On weird ethnographies

Thinking about my way to approach field research/ethnography, I've re-read today three intriguing excerpts of articles that I find interesting.

The first one is from "The History of Forgetting: Los Angeles and the Erasure of Memory" by Norman M. Klein (1997, Verso Books), who I met few years ago when I stayed art Art Center in Pasadena:

"In many ways, the materials I have assembled look like research gathered by a novelist before the novel is written, before the writer turns the contradictions into a character-driven story. Like blending notes with a diary, I plan to leave the chronicle often, to break off into essays on the social history of media, and of Los Angeles. (...) my primary sources are urban planning reports, local interviews, the detritus of neighborhood conversations, urban legends, movie locations, and so on. Primary or otherwise, sources of this type, even when they look more empirical inside scholarly articles, are unstable and fundamentally fictional. Therefore, to be honest, the text I produce must be partly autobiographical. What else can a history of collective memory be but a rigorous diary about unreliable documents? The documents are a mix of history, fiction and urban anthropology: more a form of historicized ethnography, always cooked, certainly never raw." (p.7-8)

The quote describes Klein's modus operandi for his book about the process of memory erasure in the city of Los Angeles: the accumulation/production of material which is then turned into his "docufables". I'm less intrigued here by the semi-fictional character of the book, and instead, it's the fragmentary nature of the documentation that caught my attention. Also, his selective focus on weird insights is interesting... which leads me to the second article. It's from "Toward a Conception Of 'Gonzo' Ethnography" by E. M. I. Sefcovic (1995):

"Gonzo ethnography rejects the notion of any privileged vantage point for observation, insists on recognition of the participatory dimension of the researcher’s role, and urges experiments with research methods and reporting practices that can liberate and empower general audiences."
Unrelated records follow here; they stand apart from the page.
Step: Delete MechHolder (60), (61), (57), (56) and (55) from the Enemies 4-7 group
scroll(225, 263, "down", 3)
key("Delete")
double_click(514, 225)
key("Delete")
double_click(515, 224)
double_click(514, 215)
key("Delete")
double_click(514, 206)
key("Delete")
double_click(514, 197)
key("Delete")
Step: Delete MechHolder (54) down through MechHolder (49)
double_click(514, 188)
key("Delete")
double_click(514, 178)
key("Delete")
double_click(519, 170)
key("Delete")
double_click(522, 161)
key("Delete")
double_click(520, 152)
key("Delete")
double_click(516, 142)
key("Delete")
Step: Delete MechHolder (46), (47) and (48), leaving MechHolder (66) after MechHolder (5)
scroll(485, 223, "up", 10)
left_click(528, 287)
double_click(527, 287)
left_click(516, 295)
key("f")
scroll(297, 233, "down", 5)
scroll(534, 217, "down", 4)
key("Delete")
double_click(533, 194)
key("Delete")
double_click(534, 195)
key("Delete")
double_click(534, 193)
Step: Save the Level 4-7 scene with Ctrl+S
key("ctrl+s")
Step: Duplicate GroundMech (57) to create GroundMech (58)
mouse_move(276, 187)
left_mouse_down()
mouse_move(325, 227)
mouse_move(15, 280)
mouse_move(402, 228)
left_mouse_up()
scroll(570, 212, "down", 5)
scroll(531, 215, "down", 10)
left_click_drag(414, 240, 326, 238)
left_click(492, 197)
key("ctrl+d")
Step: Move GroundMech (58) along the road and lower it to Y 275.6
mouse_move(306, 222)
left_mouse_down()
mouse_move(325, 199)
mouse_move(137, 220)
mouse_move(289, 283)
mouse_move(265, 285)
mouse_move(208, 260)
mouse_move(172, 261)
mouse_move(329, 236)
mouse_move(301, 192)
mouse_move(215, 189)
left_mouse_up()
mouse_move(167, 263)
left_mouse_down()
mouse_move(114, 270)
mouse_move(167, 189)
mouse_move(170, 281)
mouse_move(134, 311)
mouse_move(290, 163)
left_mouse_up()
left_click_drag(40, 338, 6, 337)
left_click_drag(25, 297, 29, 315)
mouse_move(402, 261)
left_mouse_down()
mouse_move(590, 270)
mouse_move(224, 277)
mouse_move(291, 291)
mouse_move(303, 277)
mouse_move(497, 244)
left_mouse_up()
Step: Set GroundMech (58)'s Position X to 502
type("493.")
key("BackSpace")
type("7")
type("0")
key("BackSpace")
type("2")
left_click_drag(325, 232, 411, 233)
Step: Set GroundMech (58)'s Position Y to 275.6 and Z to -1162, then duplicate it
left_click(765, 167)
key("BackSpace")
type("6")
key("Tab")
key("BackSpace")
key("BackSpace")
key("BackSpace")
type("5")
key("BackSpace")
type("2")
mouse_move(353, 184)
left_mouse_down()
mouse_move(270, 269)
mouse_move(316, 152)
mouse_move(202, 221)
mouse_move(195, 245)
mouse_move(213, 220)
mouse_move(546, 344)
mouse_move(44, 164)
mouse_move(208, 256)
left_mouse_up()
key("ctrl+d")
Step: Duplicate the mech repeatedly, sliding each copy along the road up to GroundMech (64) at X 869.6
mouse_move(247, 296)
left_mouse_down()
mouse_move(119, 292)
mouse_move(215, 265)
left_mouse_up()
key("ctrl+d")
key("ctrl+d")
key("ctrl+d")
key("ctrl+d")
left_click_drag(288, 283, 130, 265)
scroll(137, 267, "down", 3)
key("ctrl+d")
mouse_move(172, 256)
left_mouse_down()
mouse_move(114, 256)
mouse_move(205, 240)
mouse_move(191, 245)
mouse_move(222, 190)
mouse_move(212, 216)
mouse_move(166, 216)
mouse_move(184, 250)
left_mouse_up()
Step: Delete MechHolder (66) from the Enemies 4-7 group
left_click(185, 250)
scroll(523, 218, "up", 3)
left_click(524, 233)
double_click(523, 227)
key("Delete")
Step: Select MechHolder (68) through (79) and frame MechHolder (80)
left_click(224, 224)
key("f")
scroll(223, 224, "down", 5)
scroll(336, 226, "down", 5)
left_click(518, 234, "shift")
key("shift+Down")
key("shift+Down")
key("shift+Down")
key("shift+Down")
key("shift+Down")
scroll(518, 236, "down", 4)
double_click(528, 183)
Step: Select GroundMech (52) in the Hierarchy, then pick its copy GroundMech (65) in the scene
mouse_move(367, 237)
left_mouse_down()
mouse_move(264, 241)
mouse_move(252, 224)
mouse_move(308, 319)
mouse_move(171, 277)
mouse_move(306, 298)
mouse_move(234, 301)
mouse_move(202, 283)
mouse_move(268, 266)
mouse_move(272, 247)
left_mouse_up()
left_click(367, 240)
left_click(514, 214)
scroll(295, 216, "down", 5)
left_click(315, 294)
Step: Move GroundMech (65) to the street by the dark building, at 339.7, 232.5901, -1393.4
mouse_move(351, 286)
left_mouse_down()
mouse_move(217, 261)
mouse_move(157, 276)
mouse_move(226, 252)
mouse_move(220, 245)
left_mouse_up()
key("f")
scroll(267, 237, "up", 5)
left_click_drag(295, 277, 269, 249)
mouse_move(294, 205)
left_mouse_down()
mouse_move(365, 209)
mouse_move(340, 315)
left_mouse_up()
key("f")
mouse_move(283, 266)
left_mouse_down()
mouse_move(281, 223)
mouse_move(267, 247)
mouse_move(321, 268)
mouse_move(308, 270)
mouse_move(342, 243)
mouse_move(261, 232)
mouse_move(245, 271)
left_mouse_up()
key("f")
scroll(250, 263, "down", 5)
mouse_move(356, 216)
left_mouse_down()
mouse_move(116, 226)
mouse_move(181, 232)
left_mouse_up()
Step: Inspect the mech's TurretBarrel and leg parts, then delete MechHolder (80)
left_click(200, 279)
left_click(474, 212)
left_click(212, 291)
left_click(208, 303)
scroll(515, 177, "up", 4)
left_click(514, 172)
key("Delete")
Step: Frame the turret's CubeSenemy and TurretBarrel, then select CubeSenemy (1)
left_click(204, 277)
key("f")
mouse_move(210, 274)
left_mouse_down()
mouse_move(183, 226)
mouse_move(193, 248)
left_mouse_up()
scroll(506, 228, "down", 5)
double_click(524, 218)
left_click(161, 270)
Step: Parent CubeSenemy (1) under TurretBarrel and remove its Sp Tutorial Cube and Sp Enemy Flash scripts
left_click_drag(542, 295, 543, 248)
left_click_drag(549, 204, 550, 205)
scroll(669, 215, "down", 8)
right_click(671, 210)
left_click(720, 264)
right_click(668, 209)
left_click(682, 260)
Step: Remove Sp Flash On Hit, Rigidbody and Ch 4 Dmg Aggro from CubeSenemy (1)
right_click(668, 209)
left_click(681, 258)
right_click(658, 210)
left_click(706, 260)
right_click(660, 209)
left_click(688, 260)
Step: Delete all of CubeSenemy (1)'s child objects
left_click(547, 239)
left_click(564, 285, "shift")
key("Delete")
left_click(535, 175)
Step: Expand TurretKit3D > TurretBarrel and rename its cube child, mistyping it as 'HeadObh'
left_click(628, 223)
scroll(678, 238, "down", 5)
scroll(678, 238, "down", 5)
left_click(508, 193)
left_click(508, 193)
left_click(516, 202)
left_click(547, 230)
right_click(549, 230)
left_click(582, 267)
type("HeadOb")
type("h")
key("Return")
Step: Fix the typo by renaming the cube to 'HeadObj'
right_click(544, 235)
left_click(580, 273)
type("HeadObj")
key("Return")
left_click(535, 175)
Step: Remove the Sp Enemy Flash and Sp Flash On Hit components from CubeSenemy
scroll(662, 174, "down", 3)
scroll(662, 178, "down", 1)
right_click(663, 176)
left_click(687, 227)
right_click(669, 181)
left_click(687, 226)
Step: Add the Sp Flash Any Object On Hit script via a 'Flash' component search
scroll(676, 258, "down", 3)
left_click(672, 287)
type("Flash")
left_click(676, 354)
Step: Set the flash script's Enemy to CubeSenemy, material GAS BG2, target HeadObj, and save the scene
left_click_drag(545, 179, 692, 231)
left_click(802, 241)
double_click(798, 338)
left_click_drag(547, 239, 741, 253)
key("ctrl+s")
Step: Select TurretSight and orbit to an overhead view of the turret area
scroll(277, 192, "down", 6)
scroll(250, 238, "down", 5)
Sefcovic's article is mostly focused on a rejection of positivism, the need to involve oneself in the action to such a degree that they become central figures of their stories, and to bring a critical stance.. However, I do think there's another aspect of gonzo "approach" that could be relevant too: it's the tendency Hunter Thompson had to pick stories/anecdotes/factoids/stuff which are mostly peripheral to the subject he was supposed to cover as a journalist. I find that aspect important in my work, i.e. the need to consider things out of my perspective. This is close to what Justin Pickard included in his "Gonzo Futurist" manifesto:

"the observation stage of this operational loop looks like some vernacular, ad-hoc ethnography. This kind of observation is shorthand for all kinds of evidence-gathering, so read widely, take photos, and ask questions. Probe. Keep records. If something seems incongruous, it’s probably important. When it comes to observation, your nemesis is the filter bubble — an echo chamber forged by Google and Facebook; a ‘unique universe of information for each of us … which fundamentally alters the way we encounter ideas and information’ (Pariser, 2011: 9) It may be comfortable in the bubble, but ‘there’s less room for the chance encounters that bring insight and learning.’ (Ibid.: 15)"

One way to get out of the filter bubble IMO relies (for instance) on finding non-standards informants (such as non-users, extreme users, people involved in intriguing practices) or collecting weird material (documents, fictional elements that can describe the social imaginaire you're interested int, etc.). I call that "peripheral ethnography".